- [EXERCISE]
Your answer must be every line below, repeated exactly.

#### GIVEN DATA ####

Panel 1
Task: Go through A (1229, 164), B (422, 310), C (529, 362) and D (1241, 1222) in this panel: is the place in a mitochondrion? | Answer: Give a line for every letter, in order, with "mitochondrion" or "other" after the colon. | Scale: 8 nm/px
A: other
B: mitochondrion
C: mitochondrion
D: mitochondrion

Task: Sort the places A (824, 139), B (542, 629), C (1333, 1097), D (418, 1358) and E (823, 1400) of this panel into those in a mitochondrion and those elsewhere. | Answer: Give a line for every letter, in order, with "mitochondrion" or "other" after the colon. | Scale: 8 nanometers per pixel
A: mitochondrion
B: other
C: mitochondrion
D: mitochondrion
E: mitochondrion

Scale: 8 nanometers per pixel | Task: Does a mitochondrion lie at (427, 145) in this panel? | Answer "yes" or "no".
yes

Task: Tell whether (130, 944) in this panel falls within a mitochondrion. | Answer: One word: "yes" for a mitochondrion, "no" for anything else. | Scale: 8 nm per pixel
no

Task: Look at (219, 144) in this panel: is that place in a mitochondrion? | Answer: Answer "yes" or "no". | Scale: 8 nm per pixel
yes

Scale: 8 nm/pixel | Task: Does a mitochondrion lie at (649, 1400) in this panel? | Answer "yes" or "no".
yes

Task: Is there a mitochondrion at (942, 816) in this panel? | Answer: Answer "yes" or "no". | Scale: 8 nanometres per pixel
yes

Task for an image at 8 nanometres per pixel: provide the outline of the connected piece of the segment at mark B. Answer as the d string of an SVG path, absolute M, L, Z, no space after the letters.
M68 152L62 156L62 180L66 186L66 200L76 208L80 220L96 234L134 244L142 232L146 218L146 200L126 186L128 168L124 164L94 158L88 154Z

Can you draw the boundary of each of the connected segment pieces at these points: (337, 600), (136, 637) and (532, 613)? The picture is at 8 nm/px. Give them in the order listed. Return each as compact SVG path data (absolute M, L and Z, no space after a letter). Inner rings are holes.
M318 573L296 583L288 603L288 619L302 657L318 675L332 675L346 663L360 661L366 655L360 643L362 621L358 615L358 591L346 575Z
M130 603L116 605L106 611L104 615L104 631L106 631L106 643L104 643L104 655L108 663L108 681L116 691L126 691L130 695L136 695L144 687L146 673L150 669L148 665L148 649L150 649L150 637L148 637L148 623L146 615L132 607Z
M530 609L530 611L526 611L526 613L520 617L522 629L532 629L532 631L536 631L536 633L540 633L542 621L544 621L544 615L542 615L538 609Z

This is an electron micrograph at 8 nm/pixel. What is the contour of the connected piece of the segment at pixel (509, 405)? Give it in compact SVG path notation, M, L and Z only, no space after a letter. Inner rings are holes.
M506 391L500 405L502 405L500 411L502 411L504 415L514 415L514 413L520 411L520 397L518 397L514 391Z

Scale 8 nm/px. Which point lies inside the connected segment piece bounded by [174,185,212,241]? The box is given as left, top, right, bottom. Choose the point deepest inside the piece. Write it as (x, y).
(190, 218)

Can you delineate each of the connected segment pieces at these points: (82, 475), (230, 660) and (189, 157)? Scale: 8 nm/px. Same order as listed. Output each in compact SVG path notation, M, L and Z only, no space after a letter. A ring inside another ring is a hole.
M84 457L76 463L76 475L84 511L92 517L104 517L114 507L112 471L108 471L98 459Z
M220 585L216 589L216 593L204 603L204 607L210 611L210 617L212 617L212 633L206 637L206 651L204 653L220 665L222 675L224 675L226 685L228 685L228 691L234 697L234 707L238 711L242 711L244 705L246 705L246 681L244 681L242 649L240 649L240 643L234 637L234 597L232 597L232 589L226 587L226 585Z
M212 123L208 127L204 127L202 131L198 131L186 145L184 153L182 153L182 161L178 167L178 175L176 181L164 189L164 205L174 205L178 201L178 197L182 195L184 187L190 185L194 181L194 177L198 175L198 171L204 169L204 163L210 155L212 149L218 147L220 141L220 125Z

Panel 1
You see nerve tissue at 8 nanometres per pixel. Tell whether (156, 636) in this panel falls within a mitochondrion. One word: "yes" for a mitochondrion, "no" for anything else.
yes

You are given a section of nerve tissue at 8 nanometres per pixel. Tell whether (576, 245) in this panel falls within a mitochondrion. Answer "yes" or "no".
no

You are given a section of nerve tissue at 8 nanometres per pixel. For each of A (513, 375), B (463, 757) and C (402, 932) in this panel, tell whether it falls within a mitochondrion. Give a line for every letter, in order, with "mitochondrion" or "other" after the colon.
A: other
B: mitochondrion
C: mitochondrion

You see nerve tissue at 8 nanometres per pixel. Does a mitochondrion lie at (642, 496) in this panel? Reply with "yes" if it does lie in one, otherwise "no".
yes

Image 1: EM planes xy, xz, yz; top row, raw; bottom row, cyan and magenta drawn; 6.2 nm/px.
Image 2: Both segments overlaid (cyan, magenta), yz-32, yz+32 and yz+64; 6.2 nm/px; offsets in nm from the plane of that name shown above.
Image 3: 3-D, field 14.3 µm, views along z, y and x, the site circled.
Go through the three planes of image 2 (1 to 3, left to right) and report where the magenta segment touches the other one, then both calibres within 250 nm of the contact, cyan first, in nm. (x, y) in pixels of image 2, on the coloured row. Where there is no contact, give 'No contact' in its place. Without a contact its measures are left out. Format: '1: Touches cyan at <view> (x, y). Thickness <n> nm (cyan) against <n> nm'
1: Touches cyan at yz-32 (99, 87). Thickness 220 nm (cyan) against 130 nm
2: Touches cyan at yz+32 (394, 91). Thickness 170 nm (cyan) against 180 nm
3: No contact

####

- [SOLVED PROBLEM]
Panel 1
Task: Go through A (1229, 164), B (422, 310), C (529, 362) and D (1241, 1222) in this panel: is the place in a mitochondrion? | Answer: Give a line for every letter, in order, with "mitochondrion" or "other" after the colon. | Scale: 8 nm/px
A: other
B: mitochondrion
C: mitochondrion
D: mitochondrion

Task: Sort the places A (824, 139), B (542, 629), C (1333, 1097), D (418, 1358) and E (823, 1400) of this panel into those in a mitochondrion and those elsewhere. | Answer: Give a line for every letter, in order, with "mitochondrion" or "other" after the colon. | Scale: 8 nanometers per pixel
A: mitochondrion
B: other
C: mitochondrion
D: mitochondrion
E: mitochondrion

Scale: 8 nanometers per pixel | Task: Does a mitochondrion lie at (427, 145) in this panel? | Answer "yes" or "no".
yes

Task: Tell whether (130, 944) in this panel falls within a mitochondrion. | Answer: One word: "yes" for a mitochondrion, "no" for anything else. | Scale: 8 nm per pixel
no

Task: Look at (219, 144) in this panel: is that place in a mitochondrion? | Answer: Answer "yes" or "no". | Scale: 8 nm per pixel
yes

Scale: 8 nm/pixel | Task: Does a mitochondrion lie at (649, 1400) in this panel? | Answer "yes" or "no".
yes

Task: Is there a mitochondrion at (942, 816) in this panel? | Answer: Answer "yes" or "no". | Scale: 8 nanometres per pixel
yes

Task for an image at 8 nanometres per pixel: provide the outline of the connected piece of the segment at mark B. Answer as the d string of an SVG path, absolute M, L, Z, no space after the letters.
M68 152L62 156L62 180L66 186L66 200L76 208L80 220L96 234L134 244L142 232L146 218L146 200L126 186L128 168L124 164L94 158L88 154Z

Can you draw the boundary of each of the connected segment pieces at these points: (337, 600), (136, 637) and (532, 613)? The picture is at 8 nm/px. Give them in the order listed. Return each as compact SVG path data (absolute M, L and Z, no space after a letter). Inner rings are holes.
M318 573L296 583L288 603L288 619L302 657L318 675L332 675L346 663L360 661L366 655L360 643L362 621L358 615L358 591L346 575Z
M130 603L116 605L106 611L104 615L104 631L106 631L106 643L104 643L104 655L108 663L108 681L116 691L126 691L130 695L136 695L144 687L146 673L150 669L148 665L148 649L150 649L150 637L148 637L148 623L146 615L132 607Z
M530 609L530 611L526 611L526 613L520 617L522 629L532 629L532 631L536 631L536 633L540 633L542 621L544 621L544 615L542 615L538 609Z

This is an electron micrograph at 8 nm/pixel. What is the contour of the connected piece of the segment at pixel (509, 405)? Give it in compact SVG path notation, M, L and Z only, no space after a letter. Inner rings are holes.
M506 391L500 405L502 405L500 411L502 411L504 415L514 415L514 413L520 411L520 397L518 397L514 391Z

Scale 8 nm/px. Which point lies inside the connected segment piece bounded by [174,185,212,241]? The box is given as left, top, right, bottom. Choose the point deepest inside the piece. Write it as (x, y).
(190, 218)

Can you delineate each of the connected segment pieces at these points: (82, 475), (230, 660) and (189, 157)? Scale: 8 nm/px. Same order as listed. Output each in compact SVG path notation, M, L and Z only, no space after a letter. A ring inside another ring is a hole.
M84 457L76 463L76 475L84 511L92 517L104 517L114 507L112 471L108 471L98 459Z
M220 585L216 589L216 593L204 603L204 607L210 611L210 617L212 617L212 633L206 637L206 651L204 653L220 665L222 675L224 675L226 685L228 685L228 691L234 697L234 707L238 711L242 711L244 705L246 705L246 681L244 681L242 649L240 649L240 643L234 637L234 597L232 597L232 589L226 587L226 585Z
M212 123L208 127L204 127L202 131L198 131L186 145L184 153L182 153L182 161L178 167L178 175L176 181L164 189L164 205L174 205L178 201L178 197L182 195L184 187L190 185L194 181L194 177L198 175L198 171L204 169L204 163L210 155L212 149L218 147L220 141L220 125Z

Panel 1
You see nerve tissue at 8 nanometres per pixel. Tell whether (156, 636) in this panel falls within a mitochondrion. One word: "yes" for a mitochondrion, "no" for anything else.
yes

You are given a section of nerve tissue at 8 nanometres per pixel. Tell whether (576, 245) in this panel falls within a mitochondrion. Answer "yes" or "no".
no

You are given a section of nerve tissue at 8 nanometres per pixel. For each of A (513, 375), B (463, 757) and C (402, 932) in this panel, tell whether it falls within a mitochondrion. Give a line for every letter, in order, with "mitochondrion" or "other" after the colon.
A: other
B: mitochondrion
C: mitochondrion

You see nerve tissue at 8 nanometres per pixel. Does a mitochondrion lie at (642, 496) in this panel? Reply with "yes" if it does lie in one, otherwise "no".
yes

Image 1: EM planes xy, xz, yz; top row, raw; bottom row, cyan and magenta drawn; 6.2 nm/px.
Image 2: Both segments overlaid (cyan, magenta), yz-32, yz+32 and yz+64; 6.2 nm/px; offsets in nm from the plane of that name shown above.
Image 3: 3-D, field 14.3 µm, views along z, y and x, the site circled.
Go through the three planes of image 2 (1 to 3, left to right) and report where the magenta segment touches the other one, then both calibres within 250 nm of the contact, cyan first, in nm. (x, y) in pixels of image 2, on the coloured row. Where there is no contact, give 'No contact' in its place. Without a contact its measures are left out. Format: '1: Touches cyan at <view> (x, y). Thickness <n> nm (cyan) against <n> nm'
1: Touches cyan at yz-32 (99, 87). Thickness 220 nm (cyan) against 130 nm
2: Touches cyan at yz+32 (394, 91). Thickness 170 nm (cyan) against 180 nm
3: No contact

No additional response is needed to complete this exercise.